__TASK DETAILS__: Task for the records below: count the lines that contain the word "Pinterest" and give only that number.

__GIVEN RECORDS__:
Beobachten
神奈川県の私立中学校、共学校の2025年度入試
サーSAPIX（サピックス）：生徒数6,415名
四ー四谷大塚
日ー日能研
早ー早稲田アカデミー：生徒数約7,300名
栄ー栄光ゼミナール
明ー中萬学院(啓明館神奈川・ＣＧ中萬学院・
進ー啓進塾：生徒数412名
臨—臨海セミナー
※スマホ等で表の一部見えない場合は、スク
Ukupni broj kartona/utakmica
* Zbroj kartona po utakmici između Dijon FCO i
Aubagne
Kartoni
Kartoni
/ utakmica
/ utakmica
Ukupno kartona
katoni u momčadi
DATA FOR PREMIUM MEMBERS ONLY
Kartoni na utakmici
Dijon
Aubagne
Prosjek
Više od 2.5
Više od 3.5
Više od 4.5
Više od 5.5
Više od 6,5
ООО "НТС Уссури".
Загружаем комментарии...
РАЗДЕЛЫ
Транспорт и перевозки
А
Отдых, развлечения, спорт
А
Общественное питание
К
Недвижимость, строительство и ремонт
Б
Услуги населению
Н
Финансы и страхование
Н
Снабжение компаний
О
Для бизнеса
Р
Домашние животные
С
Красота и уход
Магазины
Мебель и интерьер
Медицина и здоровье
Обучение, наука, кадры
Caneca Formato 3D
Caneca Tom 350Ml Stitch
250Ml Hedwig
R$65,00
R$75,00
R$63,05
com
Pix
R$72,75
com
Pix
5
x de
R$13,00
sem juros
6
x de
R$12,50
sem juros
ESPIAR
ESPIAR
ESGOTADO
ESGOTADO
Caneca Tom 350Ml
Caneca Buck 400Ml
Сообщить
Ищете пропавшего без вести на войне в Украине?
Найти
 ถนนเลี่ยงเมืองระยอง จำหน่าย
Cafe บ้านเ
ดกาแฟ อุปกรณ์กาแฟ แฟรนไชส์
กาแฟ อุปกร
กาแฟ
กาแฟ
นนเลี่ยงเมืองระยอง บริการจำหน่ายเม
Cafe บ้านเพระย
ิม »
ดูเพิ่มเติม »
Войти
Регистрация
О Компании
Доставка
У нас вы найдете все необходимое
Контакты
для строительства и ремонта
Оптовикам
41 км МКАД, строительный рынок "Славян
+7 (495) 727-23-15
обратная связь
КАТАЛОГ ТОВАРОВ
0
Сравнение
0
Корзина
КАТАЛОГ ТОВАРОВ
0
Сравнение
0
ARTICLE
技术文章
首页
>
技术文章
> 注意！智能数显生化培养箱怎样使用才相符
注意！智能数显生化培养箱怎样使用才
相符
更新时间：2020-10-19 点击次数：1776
==
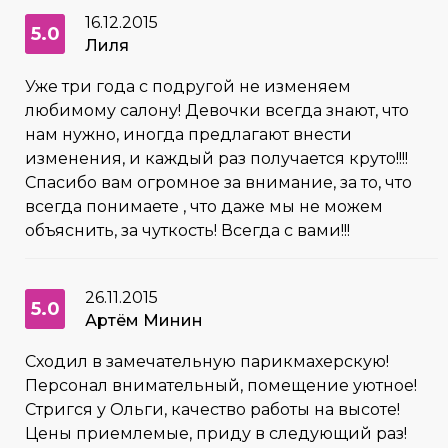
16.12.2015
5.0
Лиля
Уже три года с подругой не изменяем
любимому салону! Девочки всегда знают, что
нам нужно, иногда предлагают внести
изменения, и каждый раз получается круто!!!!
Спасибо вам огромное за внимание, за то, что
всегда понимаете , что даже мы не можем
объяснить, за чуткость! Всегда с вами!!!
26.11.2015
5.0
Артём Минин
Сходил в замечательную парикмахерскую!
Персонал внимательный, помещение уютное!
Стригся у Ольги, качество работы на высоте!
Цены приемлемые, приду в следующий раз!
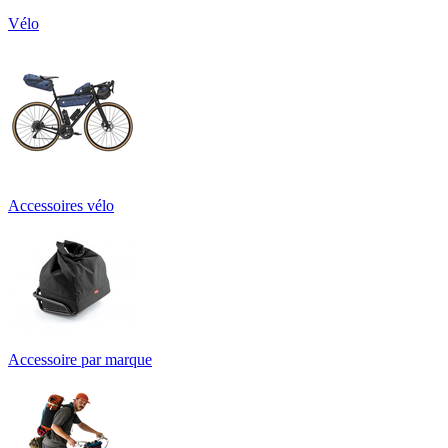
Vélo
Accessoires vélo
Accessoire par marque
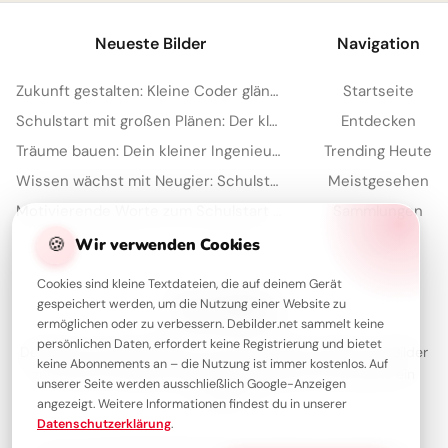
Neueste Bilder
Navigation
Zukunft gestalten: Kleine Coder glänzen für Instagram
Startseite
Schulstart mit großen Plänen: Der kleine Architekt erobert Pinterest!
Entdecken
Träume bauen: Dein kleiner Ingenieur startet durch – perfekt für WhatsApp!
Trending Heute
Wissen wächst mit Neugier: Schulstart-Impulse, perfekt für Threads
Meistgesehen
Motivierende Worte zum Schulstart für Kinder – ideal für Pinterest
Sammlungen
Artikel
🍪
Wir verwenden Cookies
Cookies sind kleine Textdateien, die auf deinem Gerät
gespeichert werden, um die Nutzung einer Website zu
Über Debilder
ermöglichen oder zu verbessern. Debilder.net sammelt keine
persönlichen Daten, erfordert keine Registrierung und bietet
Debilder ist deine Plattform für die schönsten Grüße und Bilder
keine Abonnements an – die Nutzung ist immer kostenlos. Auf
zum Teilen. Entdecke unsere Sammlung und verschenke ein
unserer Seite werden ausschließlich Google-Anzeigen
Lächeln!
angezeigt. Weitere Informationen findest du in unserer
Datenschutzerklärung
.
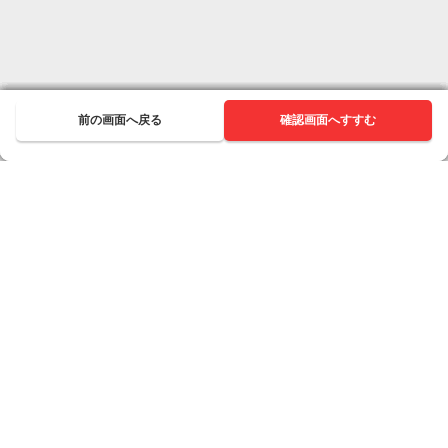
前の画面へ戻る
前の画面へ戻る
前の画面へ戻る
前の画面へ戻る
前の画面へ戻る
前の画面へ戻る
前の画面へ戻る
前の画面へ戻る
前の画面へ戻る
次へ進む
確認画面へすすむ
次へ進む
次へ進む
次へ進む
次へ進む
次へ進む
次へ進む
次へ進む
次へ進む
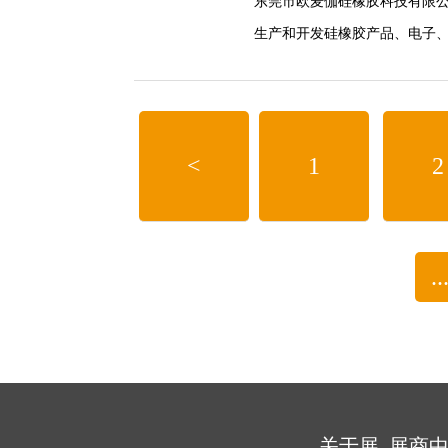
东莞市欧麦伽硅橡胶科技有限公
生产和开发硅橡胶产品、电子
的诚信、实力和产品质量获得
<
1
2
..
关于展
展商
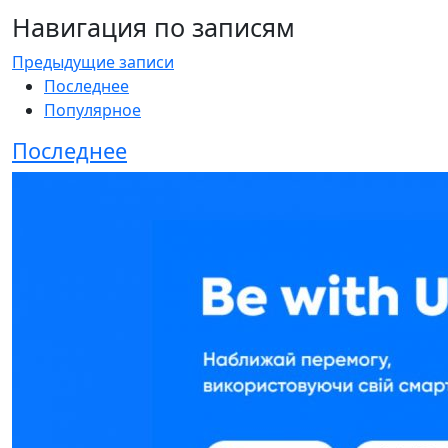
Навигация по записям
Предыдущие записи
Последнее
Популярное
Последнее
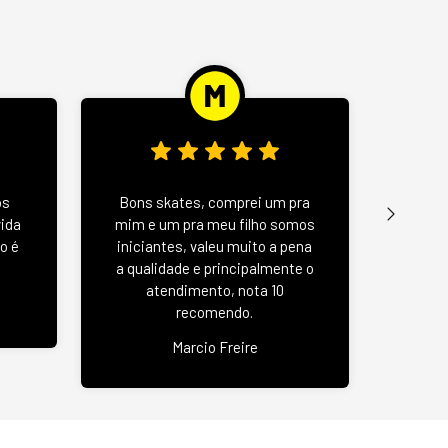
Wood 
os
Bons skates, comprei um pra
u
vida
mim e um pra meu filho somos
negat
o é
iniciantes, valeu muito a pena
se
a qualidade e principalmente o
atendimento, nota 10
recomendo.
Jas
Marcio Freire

__SOLVED EXERCISE__: 2